Back in 2009, the launch of the first oral therapy for relapsing-remitting multiple sclerosis was much anticipated. Cladribine, initially studied in MS as a parenteral drug in 1994 (Sipe et al. Lancet 1994;244:9-13), had been reformulated as an oral therapy and had completed phase III testing. The new drug, Movectro, earned a fast-track review by the FDA in 2006, and received early approval for use in Russia and Australia.
But then the European Medicines Agency (EMA) and the Food and Drug Administration raised concerns. The EMA’s key issue was a higher number of cancer cases in the cladribine arms compared to placebo in its phase III CLARITY trial. The FDA said it wanted additional analyses or new studies before proceeding with the new drug application (NDA).
Obtaining additional information would take years, so the manufacturer, Merck Serono, withdrew its applications in 2011. But the company took the unusual steps of continuing its phase II (ONWARD) and III (CLARITY, ORACLE-MS) studies, and maintaining the long-term safety registry (PREMIERE) it had set up in November 2009.
The decision to continue collecting information has led to a better understanding of drug safety, new filings with health regulators that uniquely include long-term data, and a new name (Mavenclad). In June 2017, Mavenclad received a positive nod from the Committee for Medicinal Products for Human Use (CHMP), and forwarded its recommendation for approval to the EMA. A decision is expected in September. Cladribine tablets is currently in review with Health Canada, and is expected to become available for the treatment of RRMS in the next few months.
Addressing safety concerns
The chief safety concern of regulators in 2009 was the risk of malignancies in the CLARITY trial (Giovannoni et al. N Engl J Med 2010;362:416-426; free pdf at www.nejm.org/doi/pdf/10.1056/NEJMoa0902533). The study randomized 1326 patients to one of two doses of oral cladribine (3.5 or 5.25 mg/kg cumulative dose over two years) or placebo. There were 10 neoplasms in the cladribine groups (incidence 1.1%) versus 0 in the placebo group. The neoplasms reported were five cases of benign uterine leiomyoma, three cases of cancer (melanoma, pancreatic carcinoma, ovarian carcinoma), one precancerous neoplasm (stage 0 cervical in situ carcinoma), and one case of myelodysplastic syndrome (believed to be bone marrow changes resulting from tuberculosis rather than MDS). One case of choriocarcinoma was subsequently diagnosed nine months after study completion.

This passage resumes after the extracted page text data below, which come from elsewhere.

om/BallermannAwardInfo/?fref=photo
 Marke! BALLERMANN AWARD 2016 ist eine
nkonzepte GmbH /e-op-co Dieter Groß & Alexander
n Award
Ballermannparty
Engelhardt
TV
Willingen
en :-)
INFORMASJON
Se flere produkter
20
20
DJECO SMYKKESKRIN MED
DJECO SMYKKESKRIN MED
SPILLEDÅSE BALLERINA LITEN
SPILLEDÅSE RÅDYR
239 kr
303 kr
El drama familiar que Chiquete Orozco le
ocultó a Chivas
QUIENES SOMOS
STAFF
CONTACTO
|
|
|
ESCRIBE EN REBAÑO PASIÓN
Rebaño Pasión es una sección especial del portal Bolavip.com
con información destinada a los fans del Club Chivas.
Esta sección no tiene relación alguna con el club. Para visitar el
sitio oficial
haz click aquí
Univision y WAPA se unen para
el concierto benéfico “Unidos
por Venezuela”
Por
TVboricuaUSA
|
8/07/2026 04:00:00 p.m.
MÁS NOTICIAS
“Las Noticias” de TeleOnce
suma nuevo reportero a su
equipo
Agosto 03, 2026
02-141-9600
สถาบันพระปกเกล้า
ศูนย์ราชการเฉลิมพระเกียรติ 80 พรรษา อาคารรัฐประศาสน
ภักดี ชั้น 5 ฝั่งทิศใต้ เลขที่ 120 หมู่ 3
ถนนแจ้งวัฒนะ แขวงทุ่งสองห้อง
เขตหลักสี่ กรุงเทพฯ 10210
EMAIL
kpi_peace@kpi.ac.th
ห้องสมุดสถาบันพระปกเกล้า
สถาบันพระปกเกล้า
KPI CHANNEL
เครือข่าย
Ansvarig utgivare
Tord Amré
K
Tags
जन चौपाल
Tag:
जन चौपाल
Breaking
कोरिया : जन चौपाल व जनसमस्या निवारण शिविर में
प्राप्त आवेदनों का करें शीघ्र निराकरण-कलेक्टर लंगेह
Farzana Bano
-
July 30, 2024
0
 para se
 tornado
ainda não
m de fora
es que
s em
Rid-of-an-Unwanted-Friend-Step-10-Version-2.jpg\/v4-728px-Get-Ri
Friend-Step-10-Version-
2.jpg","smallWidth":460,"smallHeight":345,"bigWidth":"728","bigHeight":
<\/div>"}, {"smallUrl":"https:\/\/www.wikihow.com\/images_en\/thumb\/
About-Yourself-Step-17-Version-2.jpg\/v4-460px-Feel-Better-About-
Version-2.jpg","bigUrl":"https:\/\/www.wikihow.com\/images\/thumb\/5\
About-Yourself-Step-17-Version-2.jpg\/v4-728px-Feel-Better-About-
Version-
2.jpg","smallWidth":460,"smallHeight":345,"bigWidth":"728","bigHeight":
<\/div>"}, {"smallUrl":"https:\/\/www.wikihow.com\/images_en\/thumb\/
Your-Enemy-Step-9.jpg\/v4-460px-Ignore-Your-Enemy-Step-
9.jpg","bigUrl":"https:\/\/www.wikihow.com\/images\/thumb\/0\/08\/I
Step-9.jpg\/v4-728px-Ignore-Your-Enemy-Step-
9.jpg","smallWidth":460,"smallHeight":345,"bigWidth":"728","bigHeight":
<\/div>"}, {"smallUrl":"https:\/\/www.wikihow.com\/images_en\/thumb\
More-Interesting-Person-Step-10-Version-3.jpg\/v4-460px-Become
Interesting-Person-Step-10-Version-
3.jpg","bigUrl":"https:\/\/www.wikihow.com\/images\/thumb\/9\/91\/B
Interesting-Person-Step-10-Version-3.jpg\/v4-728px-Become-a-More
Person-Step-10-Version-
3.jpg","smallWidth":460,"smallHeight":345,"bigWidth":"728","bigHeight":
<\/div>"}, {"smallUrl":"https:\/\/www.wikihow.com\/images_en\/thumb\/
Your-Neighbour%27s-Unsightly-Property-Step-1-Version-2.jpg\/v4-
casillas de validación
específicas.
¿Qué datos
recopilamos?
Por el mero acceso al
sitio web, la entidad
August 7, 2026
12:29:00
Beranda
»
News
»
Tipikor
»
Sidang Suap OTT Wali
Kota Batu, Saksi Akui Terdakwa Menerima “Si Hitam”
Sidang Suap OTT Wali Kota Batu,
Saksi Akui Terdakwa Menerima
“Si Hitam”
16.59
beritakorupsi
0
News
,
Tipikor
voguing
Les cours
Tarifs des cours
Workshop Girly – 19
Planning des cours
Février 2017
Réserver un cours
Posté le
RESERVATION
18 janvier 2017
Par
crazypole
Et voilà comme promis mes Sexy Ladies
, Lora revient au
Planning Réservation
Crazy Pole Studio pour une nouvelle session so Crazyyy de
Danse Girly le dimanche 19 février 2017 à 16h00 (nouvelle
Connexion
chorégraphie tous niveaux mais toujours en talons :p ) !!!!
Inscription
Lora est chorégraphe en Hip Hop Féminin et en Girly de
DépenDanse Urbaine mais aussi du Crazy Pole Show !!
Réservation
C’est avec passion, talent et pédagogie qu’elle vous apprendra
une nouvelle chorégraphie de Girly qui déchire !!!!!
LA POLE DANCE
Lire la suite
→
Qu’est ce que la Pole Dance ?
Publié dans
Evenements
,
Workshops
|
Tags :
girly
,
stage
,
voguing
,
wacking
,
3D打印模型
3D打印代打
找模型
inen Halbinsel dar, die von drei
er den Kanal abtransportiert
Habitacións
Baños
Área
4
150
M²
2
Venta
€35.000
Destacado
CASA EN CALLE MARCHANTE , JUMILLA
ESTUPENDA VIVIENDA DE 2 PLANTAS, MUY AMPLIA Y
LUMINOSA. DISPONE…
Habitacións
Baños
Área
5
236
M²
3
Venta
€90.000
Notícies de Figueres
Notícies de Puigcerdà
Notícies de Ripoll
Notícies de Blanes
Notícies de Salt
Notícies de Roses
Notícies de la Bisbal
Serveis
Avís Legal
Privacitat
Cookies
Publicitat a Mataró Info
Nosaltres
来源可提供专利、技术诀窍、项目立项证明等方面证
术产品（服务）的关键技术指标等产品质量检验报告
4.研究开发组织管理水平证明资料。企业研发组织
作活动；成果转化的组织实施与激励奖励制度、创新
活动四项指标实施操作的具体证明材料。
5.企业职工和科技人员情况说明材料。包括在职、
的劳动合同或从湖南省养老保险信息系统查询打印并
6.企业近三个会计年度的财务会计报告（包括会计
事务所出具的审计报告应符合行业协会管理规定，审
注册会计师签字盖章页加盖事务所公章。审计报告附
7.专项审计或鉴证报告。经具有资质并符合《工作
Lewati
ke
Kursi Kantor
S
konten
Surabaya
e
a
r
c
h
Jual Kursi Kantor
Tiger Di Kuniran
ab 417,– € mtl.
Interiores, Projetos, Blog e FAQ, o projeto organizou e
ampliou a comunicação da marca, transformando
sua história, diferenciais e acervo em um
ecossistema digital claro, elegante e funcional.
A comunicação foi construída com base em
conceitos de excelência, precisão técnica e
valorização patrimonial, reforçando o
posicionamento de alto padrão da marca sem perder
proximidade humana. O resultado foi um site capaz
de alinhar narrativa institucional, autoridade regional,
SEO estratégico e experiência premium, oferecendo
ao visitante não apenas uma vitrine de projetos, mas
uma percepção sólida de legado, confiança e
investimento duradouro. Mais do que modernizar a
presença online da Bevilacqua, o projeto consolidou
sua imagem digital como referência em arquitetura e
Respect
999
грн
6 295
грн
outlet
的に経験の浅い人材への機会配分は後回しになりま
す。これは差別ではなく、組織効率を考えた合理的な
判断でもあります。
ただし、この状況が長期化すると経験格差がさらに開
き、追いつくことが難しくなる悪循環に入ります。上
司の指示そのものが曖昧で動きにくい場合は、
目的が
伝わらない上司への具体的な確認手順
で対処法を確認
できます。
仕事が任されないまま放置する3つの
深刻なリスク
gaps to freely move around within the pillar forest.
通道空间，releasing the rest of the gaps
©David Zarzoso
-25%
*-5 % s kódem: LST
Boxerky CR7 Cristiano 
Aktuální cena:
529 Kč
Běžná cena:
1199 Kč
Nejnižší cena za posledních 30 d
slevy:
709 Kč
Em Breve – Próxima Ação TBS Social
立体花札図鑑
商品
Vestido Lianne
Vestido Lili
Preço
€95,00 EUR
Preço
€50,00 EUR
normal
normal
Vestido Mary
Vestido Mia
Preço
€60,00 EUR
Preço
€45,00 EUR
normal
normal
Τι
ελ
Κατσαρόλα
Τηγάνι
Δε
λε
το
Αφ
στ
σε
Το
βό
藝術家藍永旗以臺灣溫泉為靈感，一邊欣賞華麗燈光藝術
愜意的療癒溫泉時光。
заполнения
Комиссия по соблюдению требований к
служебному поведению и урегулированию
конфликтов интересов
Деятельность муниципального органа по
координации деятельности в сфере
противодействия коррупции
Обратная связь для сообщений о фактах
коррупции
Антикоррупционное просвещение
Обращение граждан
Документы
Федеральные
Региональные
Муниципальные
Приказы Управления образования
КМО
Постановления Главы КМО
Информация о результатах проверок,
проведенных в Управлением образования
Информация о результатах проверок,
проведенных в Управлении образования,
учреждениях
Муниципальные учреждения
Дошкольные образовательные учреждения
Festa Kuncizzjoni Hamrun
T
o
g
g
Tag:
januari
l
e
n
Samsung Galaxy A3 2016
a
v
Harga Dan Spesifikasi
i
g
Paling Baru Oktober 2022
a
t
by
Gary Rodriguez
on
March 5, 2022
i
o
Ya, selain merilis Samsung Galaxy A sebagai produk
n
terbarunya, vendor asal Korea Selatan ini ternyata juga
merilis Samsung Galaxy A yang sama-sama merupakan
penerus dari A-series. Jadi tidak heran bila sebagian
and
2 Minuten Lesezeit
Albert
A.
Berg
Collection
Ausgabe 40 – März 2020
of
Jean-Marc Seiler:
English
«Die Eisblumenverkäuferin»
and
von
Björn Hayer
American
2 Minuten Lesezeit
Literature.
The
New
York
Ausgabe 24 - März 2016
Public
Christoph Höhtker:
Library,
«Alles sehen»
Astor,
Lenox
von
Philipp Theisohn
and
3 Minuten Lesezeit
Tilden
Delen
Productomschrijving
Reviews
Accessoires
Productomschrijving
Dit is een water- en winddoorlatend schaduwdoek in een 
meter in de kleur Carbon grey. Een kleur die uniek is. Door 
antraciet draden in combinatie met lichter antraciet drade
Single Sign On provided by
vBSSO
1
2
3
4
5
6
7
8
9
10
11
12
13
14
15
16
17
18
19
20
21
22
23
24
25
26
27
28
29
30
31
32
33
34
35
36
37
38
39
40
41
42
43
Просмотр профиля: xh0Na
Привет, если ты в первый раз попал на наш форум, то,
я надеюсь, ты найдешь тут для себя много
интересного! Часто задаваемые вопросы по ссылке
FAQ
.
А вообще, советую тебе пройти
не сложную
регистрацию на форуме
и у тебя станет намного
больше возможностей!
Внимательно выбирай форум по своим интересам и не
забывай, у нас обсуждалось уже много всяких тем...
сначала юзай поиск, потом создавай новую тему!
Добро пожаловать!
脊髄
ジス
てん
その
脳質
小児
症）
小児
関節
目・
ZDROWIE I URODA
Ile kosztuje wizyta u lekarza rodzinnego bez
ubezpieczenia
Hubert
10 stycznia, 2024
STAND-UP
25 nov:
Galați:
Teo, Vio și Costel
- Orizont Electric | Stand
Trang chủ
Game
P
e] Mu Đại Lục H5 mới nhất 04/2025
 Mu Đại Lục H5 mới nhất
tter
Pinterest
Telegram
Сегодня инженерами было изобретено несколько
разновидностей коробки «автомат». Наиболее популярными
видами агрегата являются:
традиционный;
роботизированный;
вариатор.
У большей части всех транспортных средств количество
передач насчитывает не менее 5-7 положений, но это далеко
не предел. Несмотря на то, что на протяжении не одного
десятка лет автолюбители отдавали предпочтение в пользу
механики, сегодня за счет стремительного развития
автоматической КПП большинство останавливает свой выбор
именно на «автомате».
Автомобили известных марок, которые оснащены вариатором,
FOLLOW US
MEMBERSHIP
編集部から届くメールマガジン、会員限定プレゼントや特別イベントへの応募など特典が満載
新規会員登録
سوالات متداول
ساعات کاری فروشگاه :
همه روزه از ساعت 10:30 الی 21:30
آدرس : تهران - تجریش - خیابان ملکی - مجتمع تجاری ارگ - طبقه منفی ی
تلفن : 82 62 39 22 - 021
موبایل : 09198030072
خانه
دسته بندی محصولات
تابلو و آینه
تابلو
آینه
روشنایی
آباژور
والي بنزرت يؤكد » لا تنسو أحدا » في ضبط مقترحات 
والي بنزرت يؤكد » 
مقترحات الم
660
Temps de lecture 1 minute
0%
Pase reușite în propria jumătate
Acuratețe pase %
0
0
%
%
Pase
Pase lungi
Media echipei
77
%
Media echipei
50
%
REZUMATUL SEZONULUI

What was anomalous was the absence of neoplasms reported in the placebo arm of the study. As a comparison, in the ORACLE-MS trial of clinically isolated syndrome, the incidence of neoplasms was 0.98% with oral cladribine (four cases) versus 2.91% in the placebo group (six cases) (Leist et al. Lancet Neurol 2014;13:257-267). Indeed, the ORACLE-MS results were remarkably similar to the neoplasm rates reported in the FREEDOMS trial of fingolimod (fingolimod 0.9%; placebo 2.4%) (Kappos et al. N Engl J Med 2010;362:387-401).
This issue was examined further in a meta-analysis of 11 phase III studies of DMTs (Pakpoor et al. Neurol Neuroimmunol Neuroinflamm 2015;2:e158; free pdf at www.ncbi.nlm.nih.gov/pmc/articles/PMC4592538/pdf/NEURIMMINFL2015005454.pdf). The overall cancer rate in placebo-controlled trials was 0.6% for the DMT arms, which was not significantly different from the 0.34% cancer rate reported with cladribine in CLARITY and 0.49% with cladribine in ORACLE-MS. What differed was the cancer rate in the placebo arms: 1.1% overall for DMT studies compared to 0% in the CLARITY trial. The authors of the analysis concluded that the data cannot confirm that an excess malignancy risk exists with cladribine; a more definitive assessment can only come from long-term follow-up.
Additional safety information from the PREMIERE registry was presented at this year’s annual meeting of the American Academy of Neurology (Cook et al. AAN 2017; abstract P5.394). To date, the registry has collected data for 923 patients who have received oral cladribine 3.5 mg/kg (3433 patient-years). The incidence of neoplasms was 1.14 per 100 patient-years with cladribine 3.5 mg/kg compared to 1.01/100 PY for placebo. There were no hematologic malignancies, and no safety signal for a specific type of solid tumour.
These findings suggest that cladribine tablets has an acceptable safety profile, which regulators are currently evaluating.